→ **DOEL VAN DE TAAK**: Kun je het stuk uit de uitspraak van het Gerechtshof Den Haag hieronder letterlijk overschrijven, beginnend bij "Team Belastingrecht" en eindigend bij "nummer SGR 22/1040."?

→ **TEKSTFRAGMENT**:
+ + +

Home

Gerechtshof Den Haag, 16-11-2023, ECLI:NL:GHDHA:2023:2459, BK-23/00326

Gerechtshof Den Haag, 16-11-2023, ECLI:NL:GHDHA:2023:2459, BK-23/00326

Gegevens

Instantie
Gerechtshof Den Haag
Datum uitspraak
16 november 2023
Datum publicatie
15 januari 2024
ECLI
ECLI:NL:GHDHA:2023:2459
Zaaknummer
BK-23/00326
Relevante informatie
Art. 69 Zvw, Art. 8a Awir

Inhoudsindicatie

Art. 69 Zvw. Art. 8a Awir. Art. 6.3.1 Regeling Zorgverzekering. Verordening 1408/71 en Verordening 883/2004. Vaststelling niet in Nederland belastbaar inkomen voor de Zorgverzekeringswet bij NiNbi-beschikking. Belanghebbende woont in 2018 in België en geniet pensioen uit een in Nederland gevestigde pensioen-BV. In procedures over voorgaande jaren is reeds beslist dat Nederland kan en mag heffen over de uitkering uit de BV. Er is geen reden voor het onderhavige jaar anders te oordelen. Afwijzing verzoek om vergoeding van immateriële schade.

Uitspraak

Team Belastingrecht

meervoudige kamer

nummer BK-23/00326

in het geding tussen:

en

(vertegenwoordiger: […] )

op het hoger beroep van de Inspecteur tegen de uitspraak van de Rechtbank Den Haag (de Rechtbank) van 28 maart 2023, nummer SGR 22/1040.

Procesverloop

1.1.

+ + +

→ **FRAGMENT UIT DATASET**:
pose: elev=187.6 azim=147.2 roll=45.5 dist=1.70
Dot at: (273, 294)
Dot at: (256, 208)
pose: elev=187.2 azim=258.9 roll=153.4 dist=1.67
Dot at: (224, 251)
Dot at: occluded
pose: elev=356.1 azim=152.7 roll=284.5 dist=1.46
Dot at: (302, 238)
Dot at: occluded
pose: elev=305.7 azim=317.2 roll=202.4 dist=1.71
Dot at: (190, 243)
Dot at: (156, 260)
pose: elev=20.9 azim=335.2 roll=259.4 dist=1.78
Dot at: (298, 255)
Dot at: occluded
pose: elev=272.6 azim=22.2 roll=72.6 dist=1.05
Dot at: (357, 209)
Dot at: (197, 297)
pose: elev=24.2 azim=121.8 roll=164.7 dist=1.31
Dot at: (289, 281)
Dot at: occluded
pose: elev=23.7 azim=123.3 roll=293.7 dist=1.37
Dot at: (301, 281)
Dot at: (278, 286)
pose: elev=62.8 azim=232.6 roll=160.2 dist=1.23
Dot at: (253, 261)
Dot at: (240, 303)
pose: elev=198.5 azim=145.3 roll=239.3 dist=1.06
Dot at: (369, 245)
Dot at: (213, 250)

+ + +

→ **RESULTAAT VAN DE TAAK**:
Team Belastingrecht

meervoudige kamer

nummer BK-23/00326

in het geding tussen:

en

(vertegenwoordiger: […] )

op het hoger beroep van de Inspecteur tegen de uitspraak van de Rechtbank Den Haag (de Rechtbank) van 28 maart 2023, nummer SGR 22/1040.